要运行本教程，可以创建一个新笔记本，并按说明分步执行。还可以打开并运行名为 3.启用循环具体化并运行批量推理的现有笔记本。可以在 featurestore_sample/notebooks 目录中找到该笔记本以及该系列中的所有笔记本。可以选择 sdk_only 或 sdk_and_cli。可以将此教程保持在打开状态，并参考它来获取文档链接和更多说明。
1. 在顶部导航栏的“计算”下拉列表中，选择“Azure 机器学习无服务器 Spark”下的“无服务器 Spark 计算”。
2. 配置会话：
  1. 在顶部状态栏中选择“配置会话”。
  2. 选择“Python 包”选项卡。
  3. 选择“上传 conda 文件”。
  4. 从本地计算机中选择 azureml-examples/sdk/python/featurestore-sample/project/env/online.yml 文件。
  5. （可选）增加会话超时（空闲时间）以避免频繁重新运行先决条件。

启动 Spark 会话。

# run this cell to start the spark session (any code block will start the session ).

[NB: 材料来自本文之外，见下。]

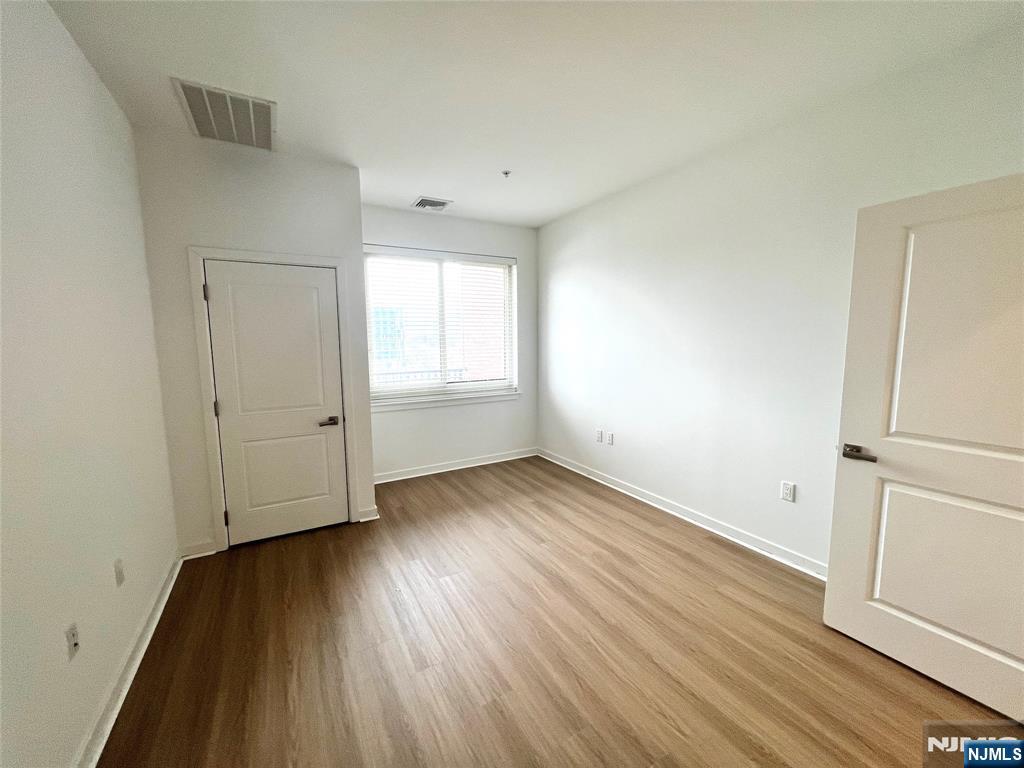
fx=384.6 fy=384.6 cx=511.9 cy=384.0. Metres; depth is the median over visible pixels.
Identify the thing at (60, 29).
left wall
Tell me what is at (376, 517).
closet baseboard
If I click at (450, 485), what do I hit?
floor
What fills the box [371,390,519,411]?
window sill
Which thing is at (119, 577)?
wall socket
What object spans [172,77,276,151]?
return air vent
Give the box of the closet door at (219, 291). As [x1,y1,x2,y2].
[202,259,349,547]
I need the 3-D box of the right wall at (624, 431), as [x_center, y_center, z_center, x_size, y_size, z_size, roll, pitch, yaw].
[1.550,-0.263,2.850,0.149,2.764,4.785,-4,8,-29]
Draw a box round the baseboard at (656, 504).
[537,448,825,578]
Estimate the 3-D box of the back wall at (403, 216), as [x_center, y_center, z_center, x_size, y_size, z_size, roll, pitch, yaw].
[-0.695,-0.419,4.286,2.268,2.787,0.163,-4,8,-29]
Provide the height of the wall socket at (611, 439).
0.119 m
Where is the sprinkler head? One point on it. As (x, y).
(505, 173)
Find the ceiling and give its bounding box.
[42,0,1022,227]
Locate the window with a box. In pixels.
[362,246,516,404]
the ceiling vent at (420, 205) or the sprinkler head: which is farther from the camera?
the ceiling vent at (420, 205)
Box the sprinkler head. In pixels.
[501,169,511,177]
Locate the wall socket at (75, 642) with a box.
[65,622,79,660]
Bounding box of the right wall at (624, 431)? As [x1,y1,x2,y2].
[536,17,1023,575]
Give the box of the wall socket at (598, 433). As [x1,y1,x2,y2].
[595,428,602,442]
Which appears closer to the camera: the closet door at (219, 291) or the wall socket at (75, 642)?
the wall socket at (75, 642)
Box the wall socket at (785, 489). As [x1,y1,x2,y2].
[780,480,795,502]
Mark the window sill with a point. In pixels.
(475, 399)
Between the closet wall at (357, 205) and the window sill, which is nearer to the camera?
the closet wall at (357, 205)
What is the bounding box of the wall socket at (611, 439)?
[606,431,613,444]
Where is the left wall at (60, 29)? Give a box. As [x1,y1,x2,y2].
[0,0,178,767]
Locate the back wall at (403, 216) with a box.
[361,204,537,480]
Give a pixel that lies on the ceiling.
(422, 177)
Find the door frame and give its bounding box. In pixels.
[188,246,357,553]
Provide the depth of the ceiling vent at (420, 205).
3.64 m
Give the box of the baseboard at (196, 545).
[178,539,217,559]
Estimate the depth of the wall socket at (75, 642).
1.32 m
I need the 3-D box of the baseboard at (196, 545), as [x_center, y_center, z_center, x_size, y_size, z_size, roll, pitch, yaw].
[-2.168,1.132,2.652,0.210,0.100,0.018,-4,8,-29]
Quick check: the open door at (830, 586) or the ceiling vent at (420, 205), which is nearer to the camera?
the open door at (830, 586)
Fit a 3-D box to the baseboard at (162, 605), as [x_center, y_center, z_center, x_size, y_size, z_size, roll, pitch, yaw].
[-1.275,1.324,0.992,0.020,0.096,3.869,-4,8,-29]
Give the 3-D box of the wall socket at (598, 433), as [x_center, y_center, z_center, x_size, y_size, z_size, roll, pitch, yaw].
[0.885,0.523,3.928,0.012,0.124,0.079,-4,8,-29]
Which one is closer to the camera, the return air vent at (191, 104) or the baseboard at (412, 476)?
the return air vent at (191, 104)
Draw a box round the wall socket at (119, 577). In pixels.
[114,556,124,586]
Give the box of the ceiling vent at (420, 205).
[411,196,451,210]
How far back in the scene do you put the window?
4.26 m
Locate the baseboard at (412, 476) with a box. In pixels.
[373,447,537,483]
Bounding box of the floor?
[95,455,1019,767]
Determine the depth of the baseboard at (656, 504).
2.97 m
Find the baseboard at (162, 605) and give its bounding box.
[72,552,181,767]
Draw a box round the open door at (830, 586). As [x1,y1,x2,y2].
[825,170,1023,726]
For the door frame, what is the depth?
2.68 m
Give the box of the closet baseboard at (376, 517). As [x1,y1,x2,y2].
[357,505,380,521]
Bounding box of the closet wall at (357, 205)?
[134,130,374,554]
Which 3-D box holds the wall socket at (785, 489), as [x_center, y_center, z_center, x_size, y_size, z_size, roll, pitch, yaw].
[1.757,0.684,2.456,0.009,0.117,0.072,-4,8,-29]

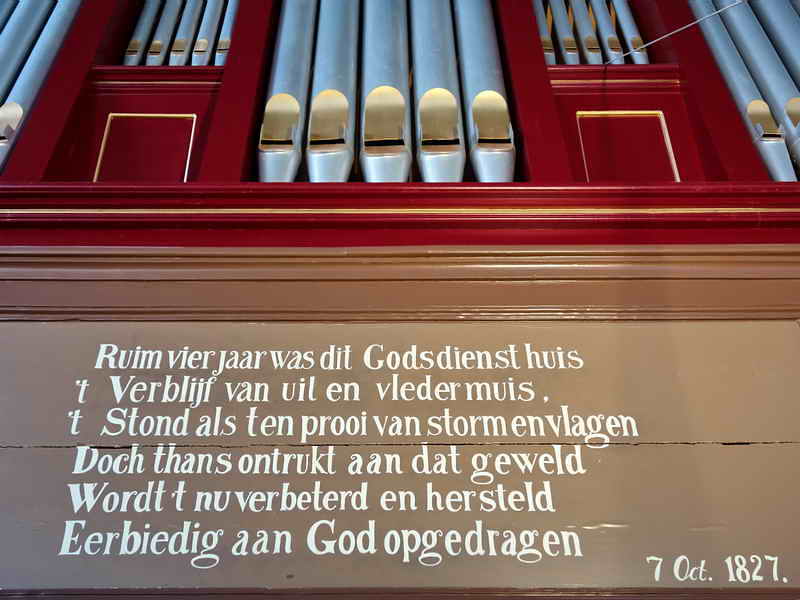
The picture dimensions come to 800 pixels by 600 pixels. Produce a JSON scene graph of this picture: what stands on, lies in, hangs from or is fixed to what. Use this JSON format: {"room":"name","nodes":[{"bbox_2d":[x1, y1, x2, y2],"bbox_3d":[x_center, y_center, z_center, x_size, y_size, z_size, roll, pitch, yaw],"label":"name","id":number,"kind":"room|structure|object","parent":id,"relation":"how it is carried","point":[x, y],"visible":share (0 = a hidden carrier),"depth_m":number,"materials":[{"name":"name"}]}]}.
{"room":"place of worship","nodes":[
{"label":"place of worship","id":0,"kind":"room"},
{"label":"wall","id":1,"kind":"structure","parent":0},
{"bbox_2d":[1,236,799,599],"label":"wooden wall","id":2,"kind":"object","parent":1,"relation":"attached to","point":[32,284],"visible":0.86,"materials":[{"name":"brown paint"}]},
{"bbox_2d":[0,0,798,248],"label":"pipe organ","id":3,"kind":"object","parent":2,"relation":"attached to","point":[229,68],"visible":0.7,"depth_m":1.33,"materials":[{"name":"red wood"}]},
{"bbox_2d":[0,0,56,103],"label":"pipe","id":4,"kind":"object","parent":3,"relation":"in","point":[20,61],"visible":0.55,"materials":[{"name":"silver metal"}]},
{"bbox_2d":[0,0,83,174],"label":"organ pipes","id":5,"kind":"object","parent":3,"relation":"in","point":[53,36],"visible":0.63,"depth_m":1.48,"materials":[{"name":"metal"}]},
{"bbox_2d":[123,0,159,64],"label":"tube","id":6,"kind":"object","parent":3,"relation":"in","point":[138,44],"visible":0.56,"depth_m":1.58,"materials":[{"name":"metal"}]},
{"bbox_2d":[93,113,196,180],"bbox_3d":[-0.460,-0.245,1.398,0.177,0.220,0.012,0,-33,0],"label":"red panel","id":7,"kind":"object","parent":3,"relation":"attached to","point":[118,173],"visible":0.74,"depth_m":1.42,"materials":[{"name":"red paint"}]},
{"bbox_2d":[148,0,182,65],"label":"tube","id":8,"kind":"object","parent":3,"relation":"in","point":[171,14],"visible":0.6,"depth_m":1.59,"materials":[{"name":"metal"}]},
{"bbox_2d":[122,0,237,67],"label":"row","id":9,"kind":"object","parent":3,"relation":"in","point":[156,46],"visible":0.53,"depth_m":1.57,"materials":[{"name":"silver metal"}]},
{"bbox_2d":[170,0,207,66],"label":"tube","id":10,"kind":"object","parent":3,"relation":"in","point":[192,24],"visible":0.67,"depth_m":1.57,"materials":[{"name":"metal"}]},
{"bbox_2d":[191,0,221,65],"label":"pipe","id":11,"kind":"object","parent":3,"relation":"in","point":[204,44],"visible":0.55,"depth_m":1.55,"materials":[{"name":"metal"}]},
{"bbox_2d":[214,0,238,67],"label":"tube","id":12,"kind":"object","parent":3,"relation":"in","point":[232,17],"visible":0.36,"depth_m":1.54,"materials":[{"name":"metal"}]},
{"bbox_2d":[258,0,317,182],"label":"pipe","id":13,"kind":"object","parent":3,"relation":"in","point":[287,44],"visible":0.68,"depth_m":1.37,"materials":[{"name":"metal"}]},
{"bbox_2d":[306,0,358,181],"bbox_3d":[-0.122,-0.457,1.498,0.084,0.647,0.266,0,-33,0],"label":"pipe","id":14,"kind":"object","parent":3,"relation":"in","point":[333,61],"visible":0.75,"depth_m":1.36,"materials":[{"name":"metal"}]},
{"bbox_2d":[359,0,411,182],"bbox_3d":[-0.028,-0.468,1.510,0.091,0.696,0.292,0,-33,0],"label":"pipe","id":15,"kind":"object","parent":3,"relation":"in","point":[380,26],"visible":0.8,"depth_m":1.36,"materials":[{"name":"metal"}]},
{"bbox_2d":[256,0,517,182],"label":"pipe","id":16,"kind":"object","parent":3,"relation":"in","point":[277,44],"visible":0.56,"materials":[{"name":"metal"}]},
{"bbox_2d":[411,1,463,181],"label":"pipe","id":17,"kind":"object","parent":3,"relation":"in","point":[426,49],"visible":0.81,"depth_m":1.37,"materials":[{"name":"metal"}]},
{"bbox_2d":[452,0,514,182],"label":"pipe","id":18,"kind":"object","parent":3,"relation":"in","point":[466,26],"visible":0.77,"depth_m":1.37,"materials":[{"name":"metal"}]},
{"bbox_2d":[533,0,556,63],"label":"tube","id":19,"kind":"object","parent":3,"relation":"in","point":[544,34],"visible":0.33,"depth_m":1.56,"materials":[{"name":"metal"}]},
{"bbox_2d":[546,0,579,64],"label":"tube","id":20,"kind":"object","parent":3,"relation":"in","point":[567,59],"visible":0.53,"depth_m":1.56,"materials":[{"name":"metal"}]},
{"bbox_2d":[572,0,602,63],"bbox_3d":[0.373,-0.559,1.624,0.041,0.309,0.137,0,-33,0],"label":"pipe","id":21,"kind":"object","parent":3,"relation":"in","point":[592,61],"visible":0.72,"depth_m":1.56,"materials":[{"name":"metal"}]},
{"bbox_2d":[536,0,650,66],"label":"row","id":22,"kind":"object","parent":3,"relation":"in","point":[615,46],"visible":0.57,"depth_m":1.57,"materials":[{"name":"silver metal"}]},
{"bbox_2d":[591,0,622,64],"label":"pipe","id":23,"kind":"object","parent":3,"relation":"in","point":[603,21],"visible":0.85,"depth_m":1.56,"materials":[{"name":"metal"}]},
{"bbox_2d":[576,111,680,180],"bbox_3d":[0.408,-0.253,1.398,0.182,0.210,0.011,0,-33,0],"label":"red panel","id":24,"kind":"object","parent":3,"relation":"attached to","point":[616,177],"visible":0.77,"depth_m":1.41,"materials":[{"name":"red paint"}]},
{"bbox_2d":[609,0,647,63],"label":"pipe","id":25,"kind":"object","parent":3,"relation":"in","point":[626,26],"visible":0.76,"depth_m":1.57,"materials":[{"name":"metal"}]},
{"bbox_2d":[608,0,747,64],"bbox_3d":[0.507,-0.651,1.200,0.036,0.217,1.161,0,-33,0],"label":"wire","id":26,"kind":"object","parent":3,"relation":"attached to","point":[698,21],"visible":0.98,"depth_m":1.40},
{"bbox_2d":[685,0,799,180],"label":"pipe","id":27,"kind":"object","parent":3,"relation":"in","point":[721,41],"visible":0.66,"depth_m":1.45,"materials":[{"name":"metal"}]},
{"bbox_2d":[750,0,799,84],"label":"pipe","id":28,"kind":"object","parent":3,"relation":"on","point":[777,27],"visible":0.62,"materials":[{"name":"silver metal"}]},
{"bbox_2d":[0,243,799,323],"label":"wooden trim","id":29,"kind":"structure","parent":2,"relation":"attached to","point":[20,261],"depth_m":1.16,"materials":[{"name":"brown paint"}]},
{"bbox_2d":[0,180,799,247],"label":"ledge","id":30,"kind":"structure","parent":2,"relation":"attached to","point":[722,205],"depth_m":1.12,"materials":[{"name":"red paint"}]}
]}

This can take around 10 mins.
print("start spark session")

为示例设置根目录。

import os

# please update the dir to ./Users/{your-alias} (or any custom directory you uploaded the samples to).
# You can find the name from the directory structure inm the left nav
root_dir = "./Users/<your user alias>/featurestore_sample"

if os.path.isdir(root_dir):
    print("The folder exists.")
else:
    print("The folder does not exist. Please create or fix the path")

设置 CLI。

Python SDK
Azure CLI

不适用。

安装 Azure 机器学习扩展。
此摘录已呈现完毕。